Michael Williams presents another article courtesy of Broz on Bonds: Academic Corner.

Many academic studies on market microstructure use trade classification algorithms to infer whether a given trade is initiated by a buyer or a seller. Yet, authors Paul Asquith, Rebecca Oman, and Christopher Safaya (Short Sales and Trade Classification Algorithms; Journal of Financial Markets: 2010, Vol. 13-1, pg. 157-173) caution that trade matching algorithms tend to overwhelmingly misclassify seller-initiated trades as being buyer-initiated trades. The authors present a stark warning to those using classification algorithms for trading and inference purposes.

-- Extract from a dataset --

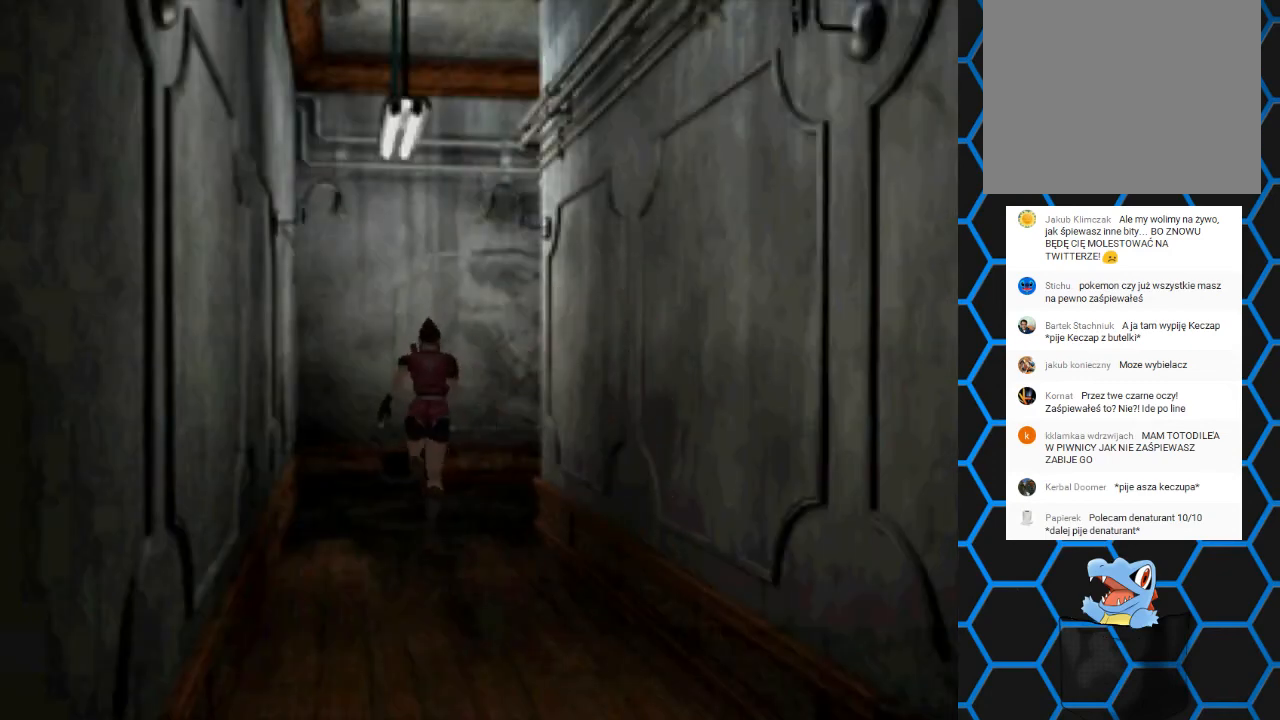
{"buttons": ["SQUARE", "DPAD_UP", "DPAD_RIGHT"], "events": [[33, "DPAD_RIGHT", "down"]]}
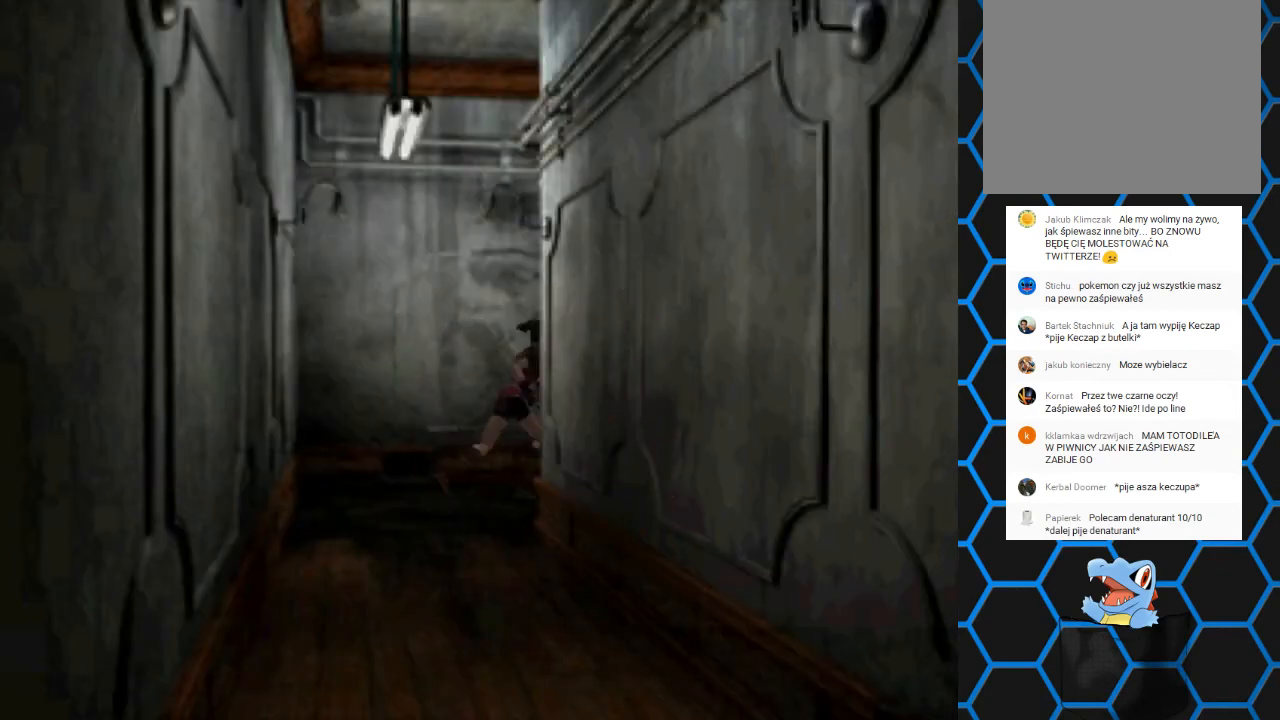
{"buttons": [], "events": [[33, "DPAD_RIGHT", "up"], [433, "DPAD_UP", "up"], [433, "SQUARE", "up"]]}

The issue of trade classification stems from the fact that most trade-by-trade datasets, whether they are real-time or delayed, do not explicitly specify whether a given trade is buyer-initiated or seller-initiated. Yet, knowing whether a trade is buyer-initiated or seller-initiated is useful for many applications such as trying to gauge the sentiment of the market, determining the potential for short-sale (or even short-sale-predatory) strategies, measuring the depth and liquidity of an asset, and determining the levels of private information in a given marketplace (e.g. the Probability of Informed Trading measure of David Easley, Nicholas M. Kiefer, Maureen O’Hara, and Joseph B. Paperman in Liquidity, Information, and Infrequently Traded Stocks; Journal of Finance: 1996, Vol. 51-4, pg. 1405-1436).


One solution to the need for classifying trading intent can be found in the highly popular Lee and Ready Trade Classification Algorithm (Inferring Trade Direction from Intraday Data; Journal of Finance: 1991, Vol. 46-2, pg. 733-746, authors: Charles M.C. Lee and Mark J. Ready). This algorithm takes a sequential approach to classifying trades by first using a quote-based test and then, if necessary, applying a tick-based test. So, for a given trade, the algorithm first looks at the trade price relative to the contemporaneously-quoted bid and ask prices. If the trade price is closer to the ask price, then the trade is classified as buyer-initiated. If, on the other hand, the trade price is closer to the bid price, then the trade is classified as seller-initiated.


The quote-based test fails when the trade price is half-way between the bid and ask prices (i.e. trade price is equal to the bid-ask mid-quote). In that case, the Lee and Ready Algorithm reverts to a tick-based test. Here, if the current trade price is higher relative to the last (old) trade price, the trade is classified as buyer-initiated. Conversely, if the current trade price is lower than the last (old) trade price, the trade is classified as seller-initiated. If the current trade price is equal to the old trade price, the previously-determined trade classification is used (given that buy (sell) trades tend to follow previous buy (sell) and trades). Finally, if the quote-test fails and two unchanged trades are recorded back-to-back, the current trade is classified as indeterminate.


Authors Paul Asquith, Rebecca Oman, and Christopher Safaya thus caution that, despite their popularity, trade-classification algorithms tend to misclassify trades. This tendency to misclassify can bias the results of inferential academic studies as well as render trading strategies built around them unprofitable.